→ ACTION ITEM
Print the data below again in full, exactly as it stands, with no images.

Excerpts from a dataset
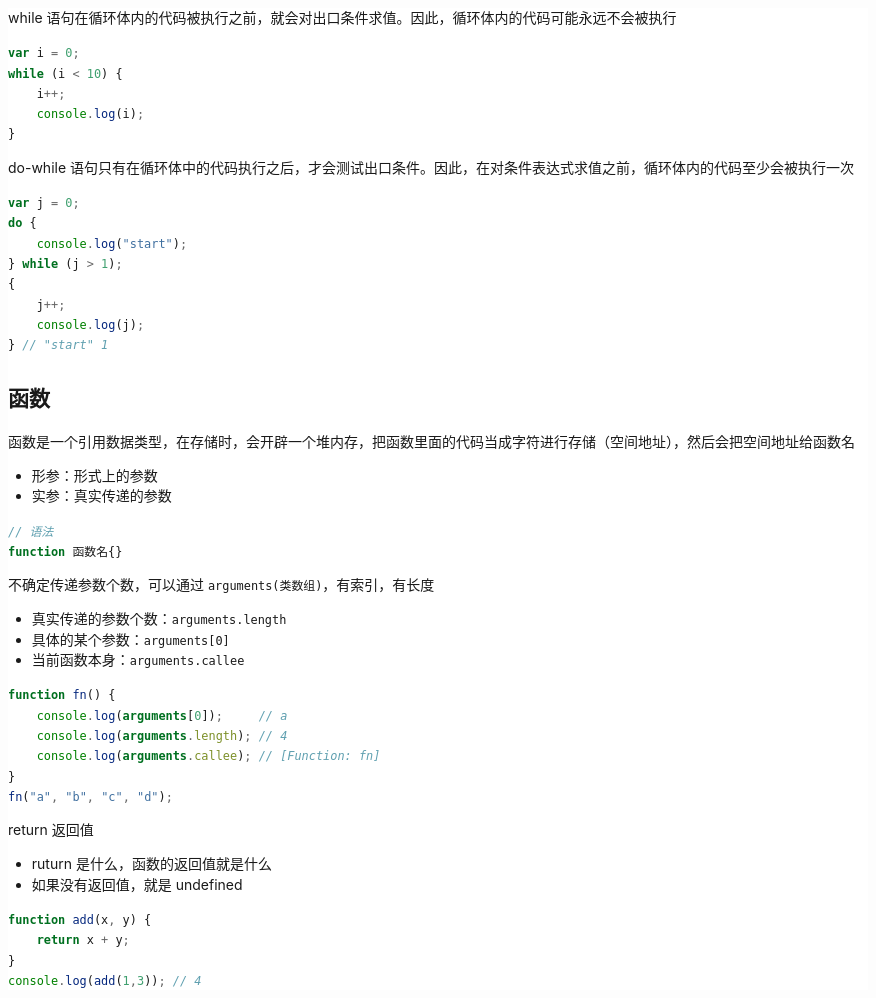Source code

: while 语句在循环体内的代码被执行之前，就会对出口条件求值。因此，循环体内的代码可能永远不会被执行

```js
var i = 0;
while (i < 10) {
    i++;
    console.log(i);
}
```

do-while 语句只有在循环体中的代码执行之后，才会测试出口条件。因此，在对条件表达式求值之前，循环体内的代码至少会被执行一次

```js
var j = 0;
do {
    console.log("start");
} while (j > 1);
{
    j++;
    console.log(j);
} // "start" 1
```

## 函数

函数是一个引用数据类型，在存储时，会开辟一个堆内存，把函数里面的代码当成字符进行存储（空间地址），然后会把空间地址给函数名

- 形参：形式上的参数
- 实参：真实传递的参数

```js
// 语法
function 函数名{}
```

不确定传递参数个数，可以通过 `arguments(类数组)`，有索引，有长度

- 真实传递的参数个数：`arguments.length`
- 具体的某个参数：`arguments[0]`
- 当前函数本身：`arguments.callee`

```js
function fn() {
    console.log(arguments[0]);     // a
    console.log(arguments.length); // 4
    console.log(arguments.callee); // [Function: fn]
}
fn("a", "b", "c", "d");
```

return 返回值

- ruturn 是什么，函数的返回值就是什么
- 如果没有返回值，就是 undefined

```js
function add(x, y) {
    return x + y;
}
console.log(add(1,3)); // 4
```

→ EXERCISE RESULT
Source code

: while 语句在循环体内的代码被执行之前，就会对出口条件求值。因此，循环体内的代码可能永远不会被执行

```js
var i = 0;
while (i < 10) {
    i++;
    console.log(i);
}
```

do-while 语句只有在循环体中的代码执行之后，才会测试出口条件。因此，在对条件表达式求值之前，循环体内的代码至少会被执行一次

```js
var j = 0;
do {
    console.log("start");
} while (j > 1);
{
    j++;
    console.log(j);
} // "start" 1
```

## 函数

函数是一个引用数据类型，在存储时，会开辟一个堆内存，把函数里面的代码当成字符进行存储（空间地址），然后会把空间地址给函数名

- 形参：形式上的参数
- 实参：真实传递的参数

```js
// 语法
function 函数名{}
```

不确定传递参数个数，可以通过 `arguments(类数组)`，有索引，有长度

- 真实传递的参数个数：`arguments.length`
- 具体的某个参数：`arguments[0]`
- 当前函数本身：`arguments.callee`

```js
function fn() {
    console.log(arguments[0]);     // a
    console.log(arguments.length); // 4
    console.log(arguments.callee); // [Function: fn]
}
fn("a", "b", "c", "d");
```

return 返回值

- ruturn 是什么，函数的返回值就是什么
- 如果没有返回值，就是 undefined

```js
function add(x, y) {
    return x + y;
}
console.log(add(1,3)); // 4
```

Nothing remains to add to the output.